== Objective ==
Pull the classification lines from every item below, word for word, and leave the pictures out.

== Source data ==
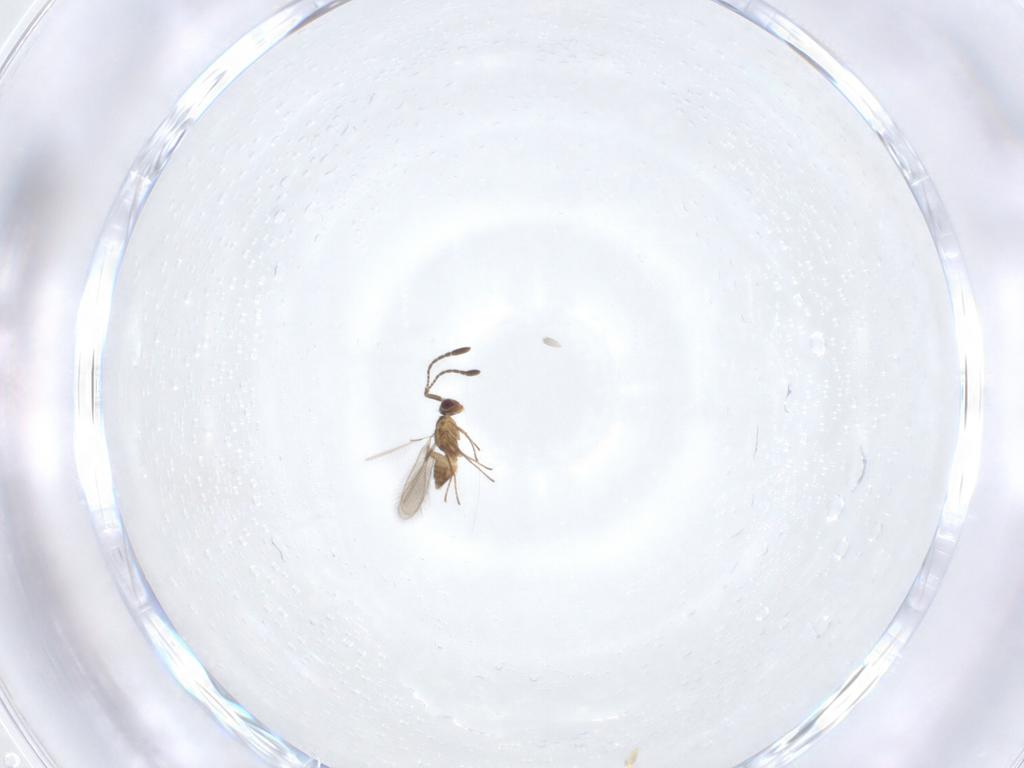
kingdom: Animalia
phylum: Arthropoda
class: Insecta
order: Hymenoptera
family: Mymaridae
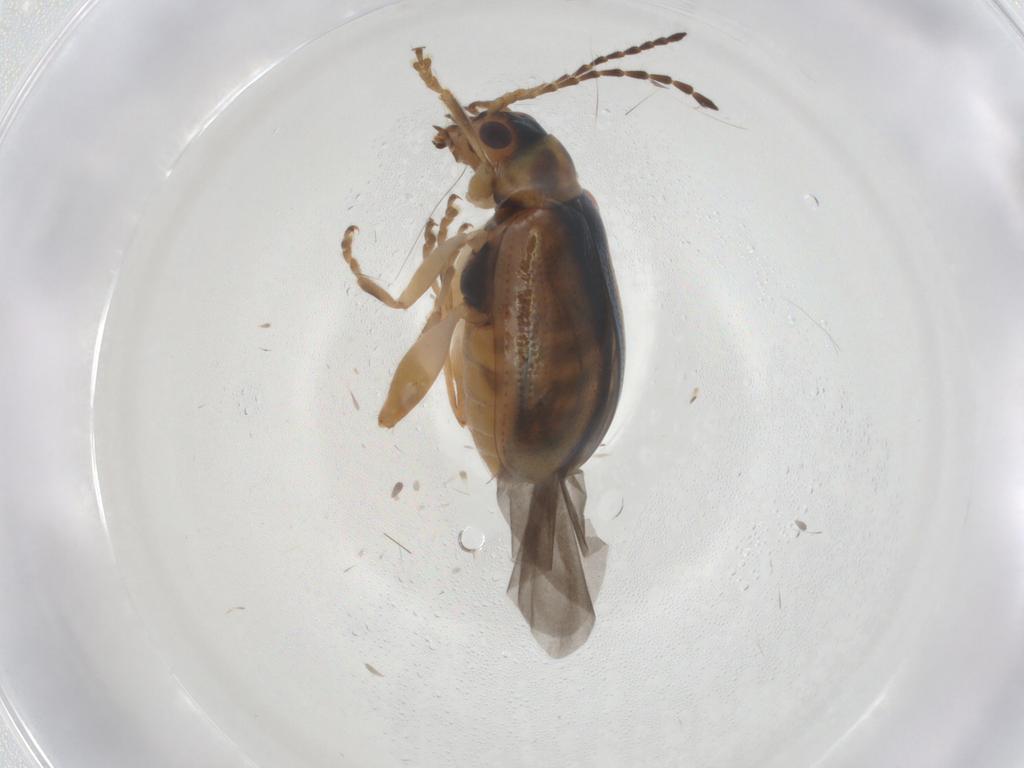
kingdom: Animalia
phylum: Arthropoda
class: Insecta
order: Coleoptera
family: Chrysomelidae
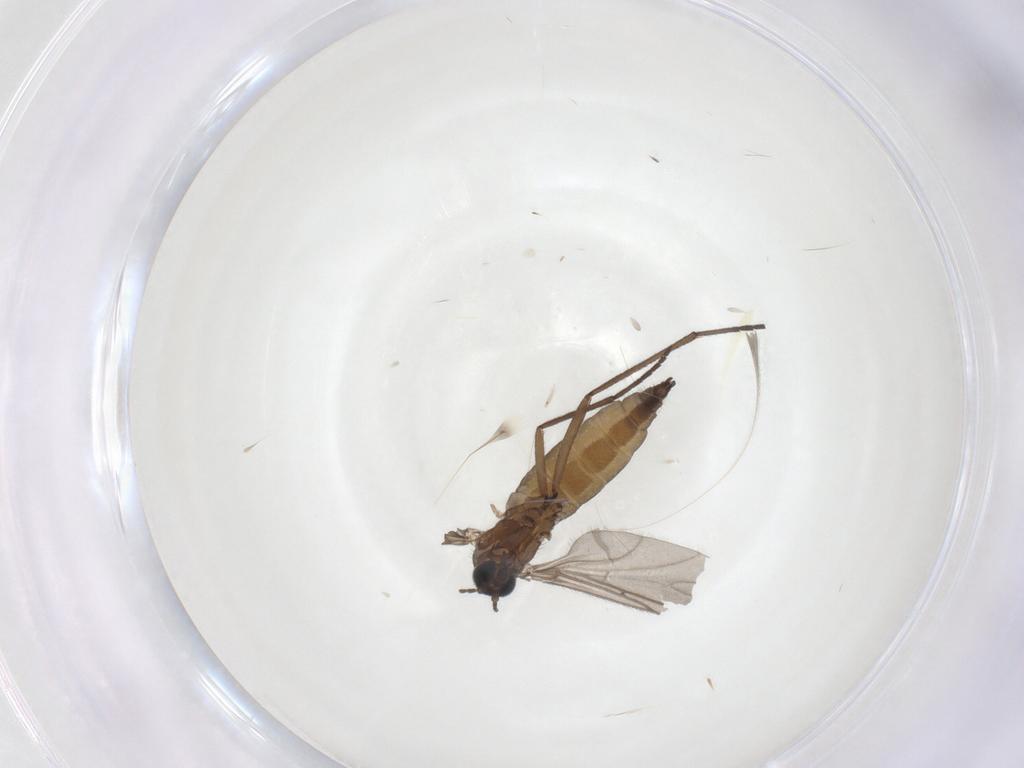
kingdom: Animalia
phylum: Arthropoda
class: Insecta
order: Diptera
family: Sciaridae
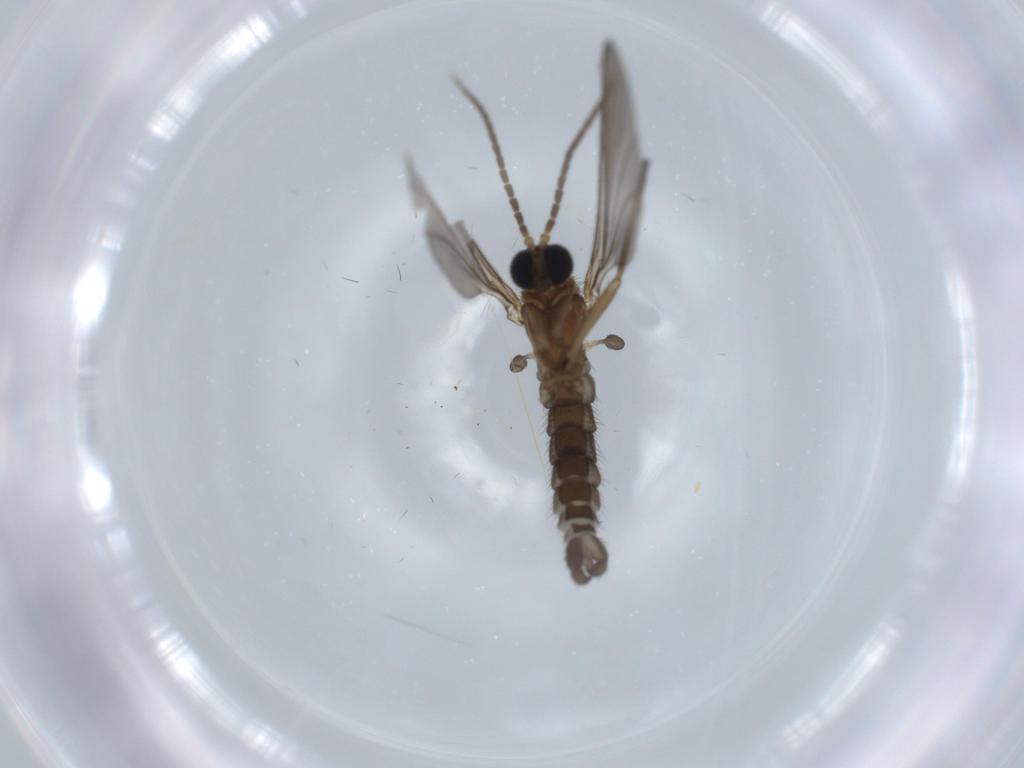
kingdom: Animalia
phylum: Arthropoda
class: Insecta
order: Diptera
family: Sciaridae
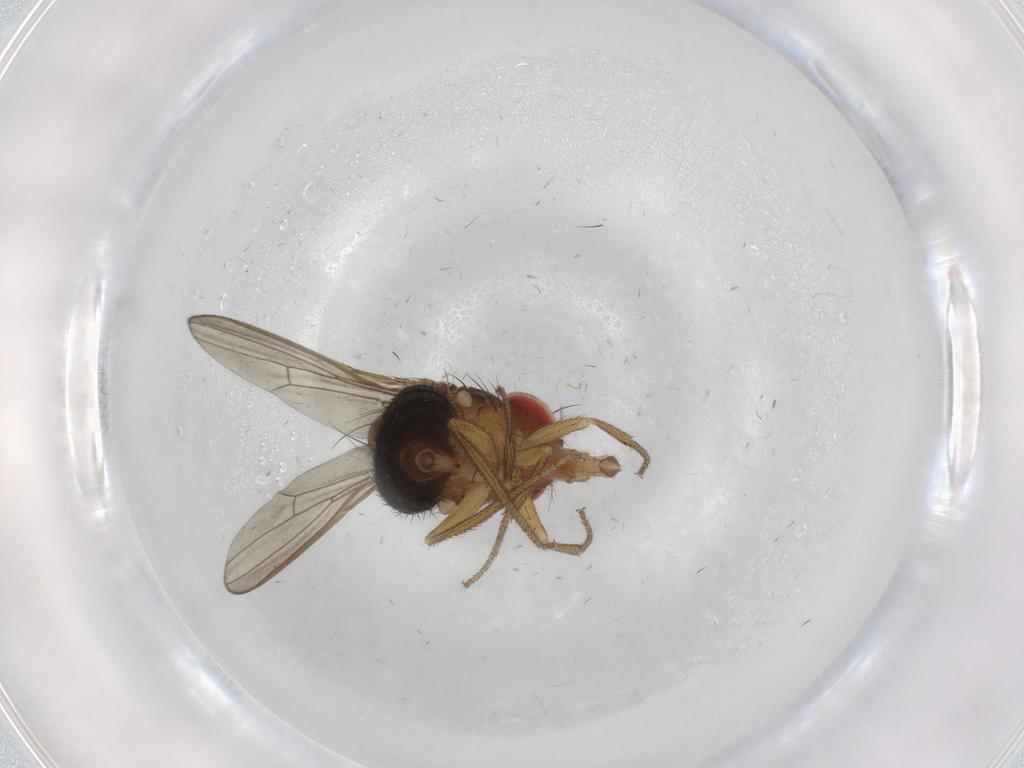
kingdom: Animalia
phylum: Arthropoda
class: Insecta
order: Diptera
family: Drosophilidae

== Answer to this exercise ==
kingdom: Animalia
phylum: Arthropoda
class: Insecta
order: Hymenoptera
family: Mymaridae
kingdom: Animalia
phylum: Arthropoda
class: Insecta
order: Coleoptera
family: Chrysomelidae
kingdom: Animalia
phylum: Arthropoda
class: Insecta
order: Diptera
family: Sciaridae
kingdom: Animalia
phylum: Arthropoda
class: Insecta
order: Diptera
family: Sciaridae
kingdom: Animalia
phylum: Arthropoda
class: Insecta
order: Diptera
family: Drosophilidae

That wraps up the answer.